Semoy en Transition

Semoy en Transition

C’est une communauté (les Semeyens et leur ville) qui s’engage, étape par étape, vers la « descente énergétique » dans les domaines de l’alimentation, du transport et de l’énergie.

Parlons-en ensemble

 

« L’âge du pétrole » se termine. Et alors ?

Voyons cela comme une opportunité : celle de repenser profondément la plupart des éléments de notre société que nous considérons comme acquis. Nous pouvons alors nous engager dans une vision à 10/20 ans de ce que peut être un lieu de vie où la dépendance aux énergies fossiles est minimum et la résilience * maximum. Rentrons dans l’ère de la Transition…

 

L’objectif de toute initiative de Transition est de définir et mettre en œuvre un Plan d’Action de Descente Énergétique (PADE) propre à sa communauté.  Pour ce faire, le PADE, écrit par sa communauté, décrit, pour différents domaines (l’alimentation, le transport ou l’énergie), les étapes de la transition permettant d’atteindre les objectifs fixés : dépendance minimum aux énergies fossiles et résilience maximum.

 

* La résilience, c’est la capacité d’un corps,

d’un organisme, d’une espèce, d’un système

à surmonter une altération de son environnement.

les solutions à l’échelle de la communauté

Les initiatives de Transition doivent laisser la possibilité aux populations de chercher des solutions pertinentes à une échelle appropriée. Souvent, les gens ne conçoivent en général que deux types de réponses : la réponse individuelle chez soi, et la réponse gouvernementale à l’échelle nationale. Or, les initiatives de Transition explorent le niveau intermédiaire, celui des communautés.

l’énergie

Trois axes orientent la Transition en faveur de l’énergie : la sobriété, l’efficacité énergétique et l’utilisation d’énergies renouvelables.
La consommation d’énergie est essentiellement la conséquence de choix dans tous les autres domaines. Ainsi, une agriculture biologique, le choix des transports en commun, de produits locaux et de saison diminuent l’empreinte énergétique au niveau local comme global.

les Semeyens : acteurs de la ville en Transition

Depuis le début du mandat, la Ville a impulsé des animations thématiques permettant de s’informer et de se former sur des sujets qui concernent le développement durable (Mon jardin au naturel, Troc plantes, création de gîte à insectes, les 24 h de la biodiversité…) ou d’assister à des temps d’échange entre habitants sous la forme d’ateliers pour construire ensemble la ville en Transition.
Dans la continuité, les Semeyens sont invités à travailler ensemble, et avec la municipalité, au développement des bonnes pratiques de gestion durable de la cité. La ville souhaite mettre en commun ses propres expériences avec celles des Semeyens pour pérenniser le développement durable de Semoy.
En se basant sur les expériences (gestion de l’énergie à la maison, tri, récupérateur d’eau…) des particuliers, des entreprises, des associations et de la collectivité, nous pourrons élaborer ensemble un plan d’action sur la décennie à venir.

l’alimentation

L’alimentation occidentale est fortement dépendante des énergies fossiles. Une transition dans ce domaine est donc inéluctable. La résilience dans le domaine de l’alimentation passe par :

  • une relocalisation de la production,
  • des modifications de la production agricole.

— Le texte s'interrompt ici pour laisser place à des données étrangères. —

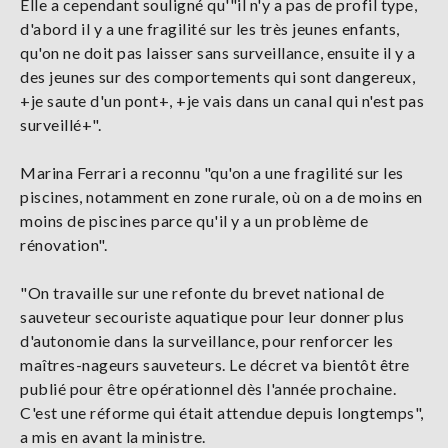
Elle a cependant souligné qu'"il n'y a pas de profil type,
d'abord il y a une fragilité sur les très jeunes enfants,
qu'on ne doit pas laisser sans surveillance, ensuite il y a
des jeunes sur des comportements qui sont dangereux,
+je saute d'un pont+, +je vais dans un canal qui n'est pas
surveillé+".
Marina Ferrari a reconnu "qu'on a une fragilité sur les
piscines, notamment en zone rurale, où on a de moins en
moins de piscines parce qu'il y a un problème de
rénovation".
"On travaille sur une refonte du brevet national de
sauveteur secouriste aquatique pour leur donner plus
d'autonomie dans la surveillance, pour renforcer les
maîtres-nageurs sauveteurs. Le décret va bientôt être
publié pour être opérationnel dès l'année prochaine.
C'est une réforme qui était attendue depuis longtemps",
a mis en avant la ministre.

Ainsi, la ville s’est déjà tournée vers le développement des potagers ruraux ou urbains, individuels ou collectifs (potagers aux deux écoles, jardins familiaux à venir), la plantation d’arbres (Journée de l’arbre) ou le partage de graines (la grainothèque), pour augmenter les savoirs, les pratiques et l’auto-production au sein de la communauté.

De plus, elle a permis l’installation d’un maraîcher bio en pleine métropole.

les transports

Dans le domaine des transports, l’action la plus efficace est d’éviter de consommer ou détruire des ressources. Vient ensuite l’idée de transporter ou de se déplacer par des moyens qui préservent mieux la nature :

  • Multiplier les circuits courts et amplifier les relocalisations économiques pour favoriser l’activité locale et limiter la consommation de pétrole (Amap, filière bois énergie …) .
  • Se déplacer autrement : transports en commun, sur rail, à bicyclettes, transformation de routes en vélo-route, zone piétonne, covoiturage ou autopartage (une voiture pour plusieurs personnes).